On peut revenir dessus, mais je préférerais aborder le fond de mon amendement plutôt que cette appellation qui a, effectivement, suscité beaucoup de remous. C’était d’abord et avant tout un amendement qui visait à rappeler les racines chrétiennes de la France. C’est dans ce cadre-là que j’ai utilisé l’expression « l’État français », et pas du tout en référence à Vichy, vous vous en doutez. Ce procès d’intention me met hors de moi, tellement il est malhonnête. Je ne voulais pas utiliser le terme de « République » parce que l’héritage chrétien de la France transcende tous les régimes politiques. Il est tellement ancien que la République n’existait pas à ce moment-là. Il est vrai que c’est compliqué, pour nos amis de gauche ou de La République en marche. Un d’entre eux m’est tombé dessus. Il doit avoir quelques accointances franc-maçonnes. Cela a été très compliqué à digérer, pour eux. Ils ont, évidemment, fait exprès de ne pas comprendre ce que je voulais dire. Mon but était de rappeler les racines chrétiennes de la France.
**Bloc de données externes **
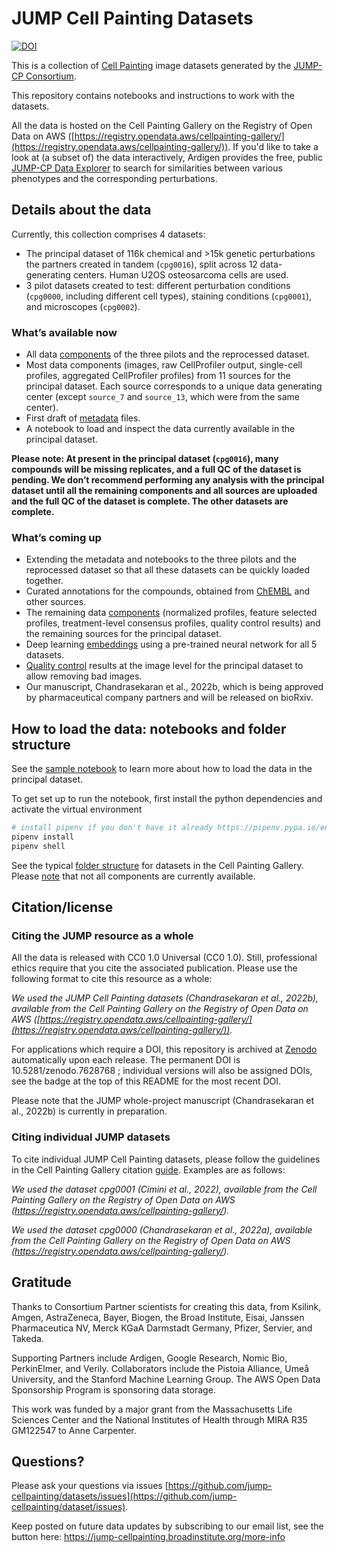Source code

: # JUMP Cell Painting Datasets

[![DOI](https://zenodo.org/badge/552371375.svg)](https://zenodo.org/badge/latestdoi/552371375)

This is a collection of [Cell Painting](https://jump-cellpainting.broadinstitute.org/cell-painting) image datasets generated by the [JUMP-CP Consortium](https://jump-cellpainting.broadinstitute.org/).

This repository contains notebooks and instructions to work with the datasets.

All the data is hosted on the Cell Painting Gallery on the Registry of Open Data on AWS ([https://registry.opendata.aws/cellpainting-gallery/](https://registry.opendata.aws/cellpainting-gallery/)). If you'd like to take a look at (a subset of) the data interactively, Ardigen provides the free, public [JUMP-CP Data Explorer](https://phenaid.ardigen.com/jumpcpexplorer/) to search for similarities between various phenotypes and the corresponding perturbations.

## Details about the data

Currently, this collection comprises 4 datasets:

- The principal dataset of 116k chemical and >15k genetic perturbations the partners created in tandem (`cpg0016`), split across 12 data-generating centers. Human U2OS osteosarcoma cells are used.
- 3 pilot datasets created to test: different perturbation conditions (`cpg0000`, including different cell types), staining conditions (`cpg0001`), and microscopes (`cpg0002`).

### What’s available now

- All data [components](https://github.com/broadinstitute/cellpainting-gallery/blob/main/folder_structure.md) of the three pilots and the reprocessed dataset.
- Most data components (images, raw CellProfiler output, single-cell profiles, aggregated CellProfiler profiles) from 11 sources for the principal dataset. Each source corresponds to a unique data generating center (except `source_7` and `source_13`, which were from the same center).
- First draft of [metadata](metadata/README.md) files.
- A notebook to load and inspect the data currently available in the principal dataset.

**Please note: At present in the principal dataset (`cpg0016`), many compounds will be missing replicates, and a full QC of the dataset is pending. We don’t recommend performing any analysis with the principal dataset until all the remaining components and all sources are uploaded and the full QC of the dataset is complete. The other datasets are complete.**

### What’s coming up

- Extending the metadata and notebooks to the three pilots and the reprocessed dataset so that all these datasets can be quickly loaded together.
- Curated annotations for the compounds, obtained from [ChEMBL](https://www.ebi.ac.uk/chembl/) and other sources.
- The remaining data [components](https://github.com/broadinstitute/cellpainting-gallery/blob/main/folder_structure.md) (normalized profiles, feature selected profiles, treatment-level consensus profiles, quality control results) and the remaining sources for the principal dataset.
- Deep learning [embeddings](https://tfhub.dev/google/imagenet/efficientnet_v2_imagenet1k_s/feature_vector/2) using a pre-trained neural network for all 5 datasets.
- [Quality control](https://github.com/broadinstitute/cellpainting-gallery/blob/main/folder_structure.md#quality_control-folder-structure) results at the image level for the principal dataset to allow removing bad images.
- Our manuscript, Chandrasekaran et al., 2022b, which is being approved by pharmaceutical company partners and will be released on bioRxiv.

## How to load the data: notebooks and folder structure

See the [sample notebook](sample_notebook.ipynb) to learn more about how to load the data in the principal dataset.

To get set up to run the notebook, first install the python dependencies and activate the virtual environment

   ```bash
   # install pipenv if you don't have it already https://pipenv.pypa.io/en/latest/#install-pipenv-today
   pipenv install
   pipenv shell
   ```

See the typical [folder structure](https://github.com/broadinstitute/cellpainting-gallery/blob/main/folder_structure.md) for datasets in the Cell Painting Gallery.
Please [note](README.md#whats-available-now) that not all components are currently available.

## Citation/license

### Citing the JUMP resource as a whole

All the data is released with CC0 1.0 Universal (CC0 1.0).
Still, professional ethics require that you cite the associated publication.
Please use the following format to cite this resource as a whole:

_We used the JUMP Cell Painting datasets (Chandrasekaran et al., 2022b), available from the Cell Painting Gallery on the Registry of Open Data on AWS ([https://registry.opendata.aws/cellpainting-gallery/](https://registry.opendata.aws/cellpainting-gallery/))._

For applications which require a DOI, this repository is archived at [Zenodo](https://zenodo.org/record/7628768) automatically upon each release. The permanent DOI is 10.5281/zenodo.7628768 ; individual versions will also be assigned DOIs, see the badge at the top of this README for the most recent DOI. 

Please note that the JUMP whole-project manuscript (Chandrasekaran et al., 2022b) is currently in preparation.

### Citing individual JUMP datasets

To cite individual JUMP Cell Painting datasets, please follow the guidelines in the Cell Painting Gallery citation [guide](https://github.com/broadinstitute/cellpainting-gallery/#citationlicense).
Examples are as follows:

_We used the dataset cpg0001 (Cimini et al., 2022), available from the Cell Painting Gallery on the Registry of Open Data on AWS (https://registry.opendata.aws/cellpainting-gallery/)._

_We used the dataset cpg0000 (Chandrasekaran et al., 2022a), available from the Cell Painting Gallery on the Registry of Open Data on AWS (https://registry.opendata.aws/cellpainting-gallery/)._

## Gratitude 

Thanks to Consortium Partner scientists for creating this data, from Ksilink, Amgen, AstraZeneca, Bayer, Biogen, the Broad Institute, Eisai, Janssen Pharmaceutica NV, Merck KGaA Darmstadt Germany, Pfizer, Servier, and Takeda.

Supporting Partners include Ardigen, Google Research, Nomic Bio, PerkinElmer, and Verily. Collaborators include the Pistoia Alliance, Umeå University, and the Stanford Machine Learning Group. The AWS Open Data Sponsorship Program is sponsoring data storage.

This work was funded by a major grant from the Massachusetts Life Sciences Center and the National Institutes of Health through MIRA R35 GM122547 to Anne Carpenter.

## Questions?

Please ask your questions via issues [https://github.com/jump-cellpainting/datasets/issues](https://github.com/jump-cellpainting/dataset/issues).

Keep posted on future data updates by subscribing to our email list, see the button here: https://jump-cellpainting.broadinstitute.org/more-info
Lorsque vous voyez nos paysages, nos musées et notre littérature, vous remarquerez que tout est pétri de cette histoire et civilisation judéo-chrétienne. On ne peut donc pas la nier. Cette histoire chrétienne a traversé les siècles et tous les régimes politiques. C’est pour cette raison que je n’ai pas utilisé le mot « République ». Mea culpa.
Ce qui est paradoxal avec ces débats, c’est qu’à la base, nous devions partir sur un vrai débat de fond qui devait être mené sur le séparatisme et sur le fait que certaines zones de la République sont, de fait, des territoires séparés de la République. Ces débats sont devenus une espèce de « ni oui ni non » géant où, finalement, le but du jeu est de ne jamais prononcer le mot « islam ». En réalité, ces débats sont là pour répondre à cette question.
Il a changé de nom plusieurs fois. Effectivement, nous sommes arrivés à un projet de loi qui n’a pas de nom et de sens. « Conforter les principes de la République », personne ne comprend ce que cela veut dire. Tout cela parce que le gouvernement a peur de nommer les choses par leur nom et de se confronter à la réalité. Ce qui tue, aujourd’hui, en France, ce ne sont pas les bouddhistes, les juifs, les protestants ou les catholiques, mais bien l’islamisme. Je ne comprends pas pourquoi on ne veut pas nommer les choses par leur nom. Probablement par peur de stigmatiser, comme ils disent tout le temps. C’est absolument insupportable. À force de ne pas nommer les choses par leur nom, on ne cible pas notre ennemi, qui est l’islamisme et rien d’autre. Par conséquent, on punit toutes les religions, les écoles hors contrat, l’instruction à la maison. En revanche, on ne vise pas du tout l’école de la République, l’école publique. Lorsque j’en ai parlé au ministre de l’Éducation nationale, il m’a dit qu’il n’y avait pas du tout de problème avec l’école publique. Pas moins de 800 « incidents » ont eu lieu dans les écoles publiques au moment de l’hommage à Samuel Paty. Aujourd’hui, un professeur sur deux avoue s’autocensurer parce qu’il a peur de dire les choses dans l’école française publique. Il me semble qu’il y a un vrai problème, aussi, avec l’école publique. Or, ce problème-là n’est pas abordé et il est mis sous le boisseau.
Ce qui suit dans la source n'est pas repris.